Oleh: FF
Kemarin setelah mencoba memahami kebebasan dalam dunia barat, kembali lagi ke dunia timur atau sufistik (Islam). Entah kenapa saya selalu mendapat titik poin pengetahuan atau kesadaran baru kalo uda membahas mengenai realitas yang dihubungkan oleh mistisme sufistik, sekarang mengenai kebebasan dalam pandangan filsafat.
Ibnu Arabi memandang kebebasan dengan klasifikasi manusianya. Ada Insan Kamil dan Insan Hayyawin (kalo ga salah), Insan kamil ialah kepatuhan total kepada Allah swt, lepas dari segala ego membelenggu, sedangkan Insan Hayyawin (kalo ga salah) kebalikan dari Insan Kamil, maqamnya belum masuk ke dalam manusia sempurna (Khalifah). Ia masih terjebak pada nafsu-nafsu, ego, dan kecintaan dunia yang mendalam baik secara sadar maupun tidak. Nah lalu apa maksudnya kedua di atas dari kebebasan itu sendiri?
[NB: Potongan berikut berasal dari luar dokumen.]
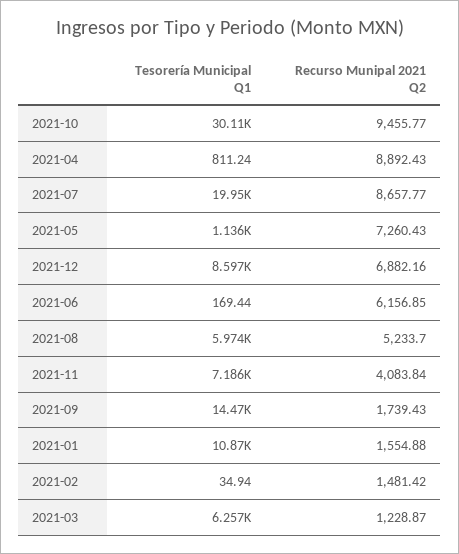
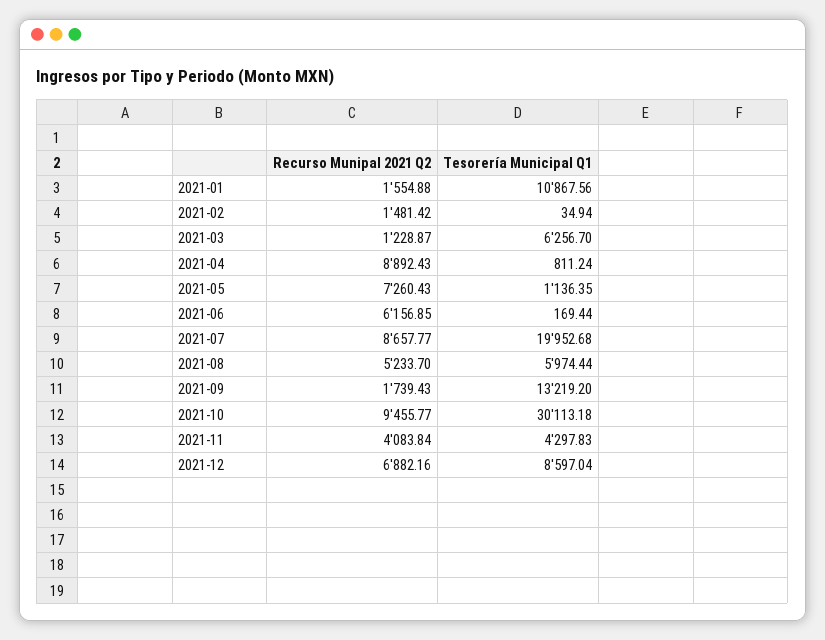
Tesorería Municipal Q1, 2021-11: 7186 -> 4297.83
Tesorería Municipal Q1, 2021-09: 14470 -> 13219.2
Ternyata kebebasan bagi dunia Timur dan Barat secara singkat itu berbeda. Dunia Timur memandang kebebasan ialah (Freedom For) yaitu bebas dari. Bebas dari ini mengenai bebasnya ia dari nafsu-nafsu, ego yang melekat pada dunia, dan iaengalami penyatuan terhadap Allah, itulah kebebasan sejati menurutnya kurang lebih. Bila di barat konsep Kebebasan justru berbeda, kebebasan ialah liberty yaitu keleluasan diri dalam menyalurkan ego serta kepuasan diri, kebebasan itu akan mencapai manusia yang sempurna (menurutnya).
Ada metode cara teori dalam melepas diri dari hawa nafsu dunia dan keterikatannya, namun diriku belum mempelajari sampai ke sana, yang jelas maksud dalam tahap itu ialah hakikat manusia ialah mumkinul wujud, yaitu subtansinya ketiadaan. Oleh karena itu manusia butuh penyatuan kembali kepada Allah (Innalilahi wa innailaihi rojiun), hal tersebut dijelaskan melalui maqam Tark Hurriyah.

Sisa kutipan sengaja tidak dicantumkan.